この記事では、洗顔料のOEM製造で自社ブランドを展開するために必要な知識を、費用相場の内訳から剤型別の処方設計、開発フロー、メーカーの見極め方、そして最新の市場トレンドを踏まえたコンセプト設計まで、実務目線で一気通貫に整理します。個人事業主やスタートアップが500個規模から始める現実的な進め方にも踏み込みます。


洗顔料OEMとは何か|ODM・自社製造との違いを整理する


洗顔料OEMとは、化粧品製造の許可と設備を持つ受託製造会社に、自社ブランド名の洗顔料を製造してもらう仕組みのことです。ブランド側は企画・販売・マーケティングに集中し、処方開発・製造・品質管理・薬事対応といった専門領域を委託できます。
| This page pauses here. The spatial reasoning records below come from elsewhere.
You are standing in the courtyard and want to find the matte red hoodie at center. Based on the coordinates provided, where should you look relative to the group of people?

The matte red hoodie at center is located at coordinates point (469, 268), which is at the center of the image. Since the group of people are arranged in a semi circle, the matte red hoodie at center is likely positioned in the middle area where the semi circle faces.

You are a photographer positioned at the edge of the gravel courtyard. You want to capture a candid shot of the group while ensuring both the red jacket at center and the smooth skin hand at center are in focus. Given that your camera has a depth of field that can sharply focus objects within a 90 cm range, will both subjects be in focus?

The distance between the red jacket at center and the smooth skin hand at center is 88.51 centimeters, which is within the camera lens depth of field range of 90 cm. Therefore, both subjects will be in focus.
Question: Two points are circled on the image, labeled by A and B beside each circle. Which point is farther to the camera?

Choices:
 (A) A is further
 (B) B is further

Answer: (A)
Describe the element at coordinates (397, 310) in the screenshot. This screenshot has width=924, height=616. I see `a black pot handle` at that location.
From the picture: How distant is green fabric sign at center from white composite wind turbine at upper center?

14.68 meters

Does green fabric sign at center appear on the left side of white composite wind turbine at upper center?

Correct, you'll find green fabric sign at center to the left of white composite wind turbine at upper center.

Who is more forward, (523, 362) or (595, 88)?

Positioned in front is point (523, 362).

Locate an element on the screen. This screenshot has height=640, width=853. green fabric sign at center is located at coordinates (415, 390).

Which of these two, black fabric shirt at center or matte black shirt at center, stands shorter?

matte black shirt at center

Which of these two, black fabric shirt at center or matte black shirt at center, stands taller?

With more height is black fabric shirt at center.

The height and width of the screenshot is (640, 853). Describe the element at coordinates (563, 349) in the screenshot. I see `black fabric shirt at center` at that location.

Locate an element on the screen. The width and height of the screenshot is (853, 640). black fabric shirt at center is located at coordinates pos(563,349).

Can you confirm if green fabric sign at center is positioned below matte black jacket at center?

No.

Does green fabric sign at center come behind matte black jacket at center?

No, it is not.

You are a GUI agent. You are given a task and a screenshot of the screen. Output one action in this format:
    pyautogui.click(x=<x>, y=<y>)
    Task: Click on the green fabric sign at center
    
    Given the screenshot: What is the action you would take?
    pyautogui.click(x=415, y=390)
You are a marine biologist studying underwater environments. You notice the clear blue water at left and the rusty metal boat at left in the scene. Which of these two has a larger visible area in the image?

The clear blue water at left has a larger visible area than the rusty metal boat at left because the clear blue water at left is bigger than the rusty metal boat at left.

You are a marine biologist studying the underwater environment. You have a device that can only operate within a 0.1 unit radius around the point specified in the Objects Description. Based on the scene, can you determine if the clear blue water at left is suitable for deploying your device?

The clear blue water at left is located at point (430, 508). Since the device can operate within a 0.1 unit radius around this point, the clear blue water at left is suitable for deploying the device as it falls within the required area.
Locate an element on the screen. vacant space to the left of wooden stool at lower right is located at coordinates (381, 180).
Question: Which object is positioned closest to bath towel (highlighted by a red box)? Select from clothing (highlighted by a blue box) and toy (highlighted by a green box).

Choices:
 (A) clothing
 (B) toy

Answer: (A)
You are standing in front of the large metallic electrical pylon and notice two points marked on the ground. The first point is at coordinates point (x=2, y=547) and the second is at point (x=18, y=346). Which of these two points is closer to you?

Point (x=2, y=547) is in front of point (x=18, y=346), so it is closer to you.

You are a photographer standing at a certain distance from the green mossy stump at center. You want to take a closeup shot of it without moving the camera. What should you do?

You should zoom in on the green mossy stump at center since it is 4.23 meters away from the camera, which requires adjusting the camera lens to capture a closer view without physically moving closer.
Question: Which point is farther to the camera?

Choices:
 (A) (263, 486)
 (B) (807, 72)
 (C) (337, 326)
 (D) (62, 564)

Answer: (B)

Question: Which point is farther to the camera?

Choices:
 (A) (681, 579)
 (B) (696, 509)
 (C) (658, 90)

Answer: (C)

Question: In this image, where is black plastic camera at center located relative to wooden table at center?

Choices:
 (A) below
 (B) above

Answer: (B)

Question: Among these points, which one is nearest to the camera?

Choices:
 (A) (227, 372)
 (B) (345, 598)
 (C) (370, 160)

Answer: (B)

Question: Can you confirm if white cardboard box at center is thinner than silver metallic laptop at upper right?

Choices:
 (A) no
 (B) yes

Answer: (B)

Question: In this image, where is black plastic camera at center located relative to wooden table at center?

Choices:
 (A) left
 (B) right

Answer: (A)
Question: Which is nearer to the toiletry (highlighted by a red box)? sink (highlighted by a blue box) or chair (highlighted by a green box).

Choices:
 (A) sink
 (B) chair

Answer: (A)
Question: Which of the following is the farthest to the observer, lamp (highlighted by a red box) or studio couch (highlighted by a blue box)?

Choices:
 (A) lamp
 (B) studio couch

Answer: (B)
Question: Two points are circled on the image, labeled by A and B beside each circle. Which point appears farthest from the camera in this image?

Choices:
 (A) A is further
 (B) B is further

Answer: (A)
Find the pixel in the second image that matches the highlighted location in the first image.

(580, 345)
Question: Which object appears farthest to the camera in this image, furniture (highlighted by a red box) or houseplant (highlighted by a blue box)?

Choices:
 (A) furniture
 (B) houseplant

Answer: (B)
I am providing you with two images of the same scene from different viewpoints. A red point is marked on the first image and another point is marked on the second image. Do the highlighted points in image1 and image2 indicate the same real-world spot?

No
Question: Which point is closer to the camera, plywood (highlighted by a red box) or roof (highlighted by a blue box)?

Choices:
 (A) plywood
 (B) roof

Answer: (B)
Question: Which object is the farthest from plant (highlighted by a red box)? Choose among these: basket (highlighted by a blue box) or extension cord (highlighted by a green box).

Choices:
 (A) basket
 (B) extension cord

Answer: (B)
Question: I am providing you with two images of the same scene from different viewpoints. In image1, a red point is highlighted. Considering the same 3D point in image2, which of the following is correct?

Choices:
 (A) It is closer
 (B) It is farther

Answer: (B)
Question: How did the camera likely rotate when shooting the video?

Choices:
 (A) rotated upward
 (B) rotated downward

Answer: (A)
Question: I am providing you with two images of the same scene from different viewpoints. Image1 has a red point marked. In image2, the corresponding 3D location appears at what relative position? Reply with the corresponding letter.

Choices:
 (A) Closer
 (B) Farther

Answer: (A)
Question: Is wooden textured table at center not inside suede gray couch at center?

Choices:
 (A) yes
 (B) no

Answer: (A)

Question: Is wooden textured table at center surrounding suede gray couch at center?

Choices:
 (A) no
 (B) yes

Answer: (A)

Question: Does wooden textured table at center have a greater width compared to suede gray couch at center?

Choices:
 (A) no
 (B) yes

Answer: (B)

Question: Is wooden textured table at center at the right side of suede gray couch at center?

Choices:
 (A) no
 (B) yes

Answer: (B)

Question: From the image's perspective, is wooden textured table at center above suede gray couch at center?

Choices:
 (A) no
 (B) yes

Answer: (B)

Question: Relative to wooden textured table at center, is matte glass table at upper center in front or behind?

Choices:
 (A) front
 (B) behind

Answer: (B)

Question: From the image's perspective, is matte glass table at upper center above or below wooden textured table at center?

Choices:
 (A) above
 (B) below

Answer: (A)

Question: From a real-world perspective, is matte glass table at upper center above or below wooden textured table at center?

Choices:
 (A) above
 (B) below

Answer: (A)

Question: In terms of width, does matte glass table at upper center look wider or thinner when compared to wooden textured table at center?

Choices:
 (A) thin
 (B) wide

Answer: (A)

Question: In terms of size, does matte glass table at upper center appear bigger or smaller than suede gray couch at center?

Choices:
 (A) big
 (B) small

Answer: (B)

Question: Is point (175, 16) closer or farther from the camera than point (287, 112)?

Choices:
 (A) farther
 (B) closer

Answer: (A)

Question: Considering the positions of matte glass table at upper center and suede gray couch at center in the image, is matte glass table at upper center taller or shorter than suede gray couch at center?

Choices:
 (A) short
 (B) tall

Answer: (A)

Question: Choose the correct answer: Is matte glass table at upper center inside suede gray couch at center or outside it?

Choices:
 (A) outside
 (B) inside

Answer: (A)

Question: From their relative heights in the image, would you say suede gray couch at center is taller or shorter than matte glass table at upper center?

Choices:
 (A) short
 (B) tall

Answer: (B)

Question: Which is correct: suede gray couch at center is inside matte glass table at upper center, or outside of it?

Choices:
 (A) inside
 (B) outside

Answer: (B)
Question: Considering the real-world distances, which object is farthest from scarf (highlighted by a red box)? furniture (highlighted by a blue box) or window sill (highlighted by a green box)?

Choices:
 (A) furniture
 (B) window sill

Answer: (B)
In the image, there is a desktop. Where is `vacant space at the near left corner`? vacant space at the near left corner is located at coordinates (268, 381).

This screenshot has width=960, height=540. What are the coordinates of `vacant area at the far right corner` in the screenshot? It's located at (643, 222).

自社で工場を持って洗顔料を作ろうとすると、製造設備の投資に加えて化粧品製造業許可の取得、GMPに準じた品質管理体制の構築、処方研究の人材確保が必要になり、製品化までに1〜2年かかることも珍しくありません。これに対しOEMを活用すれば、既存処方をベースにするケースで半年程度、シンプルな仕様なら3〜4ヶ月で店頭に並べることも可能です。


OEM・ODM・自社製造の比較


項目OEM(受託製造)ODM(企画込み受託)自社製造
処方の起点ブランド側の企画・指示メーカー側の提案・既存処方自社研究開発
立ち上げ期間4〜8ヶ月程度3〜5ヶ月程度1〜2年
初期投資小〜中極めて大きい
差別化のしやすさ高い中程度(他社と処方が近くなる場合あり)最も高い
必要な専門知識中程度(処方の判断が必要)低め極めて高い
向いている人世界観と処方に思想がある人まずスピード重視で市場テストしたい人中長期で技術を資産化したい企業
実務上、この線引きは曖昧です。「OEM」と名乗る会社の多くが既存処方のカスタマイズ提案まで行っており、実態はODMに近いこともあります。問い合わせの段階で「ゼロから処方を組めるのか」「既存処方のアレンジが中心なのか」を確認しておくと、後の期待値ズレを防げます。

最初に押さえておきたい専門用語


用語意味
バルク容器に充填する前の化粧品の中身そのもの(液体・クリーム・粉末など)。原価の中心を占める。
石ケン素地油脂をアルカリで反応させて作る、石鹸の洗浄成分のベースとなる物質。
合成界面活性剤水と油を混ぜ合わせる働きを持ち、洗浄力や起泡力を高めるために化学的に合成された成分。
枠練り製法石鹸を型に流し込み、長時間かけて乾燥・熟成させる製法。保湿成分などを高濃度に配合できる。
機械練り製法石鹸素地を機械で練り込み、型抜きして成形する製法。大量生産に適する。
充填バルクを容器に詰める工程。容器規格が合わないと自動化できず人件費が跳ね上がる。
リカバリーコスメ肌の疲労やダメージからの回復体感・メカニズムを訴求する、近年広がっているトレンド概念。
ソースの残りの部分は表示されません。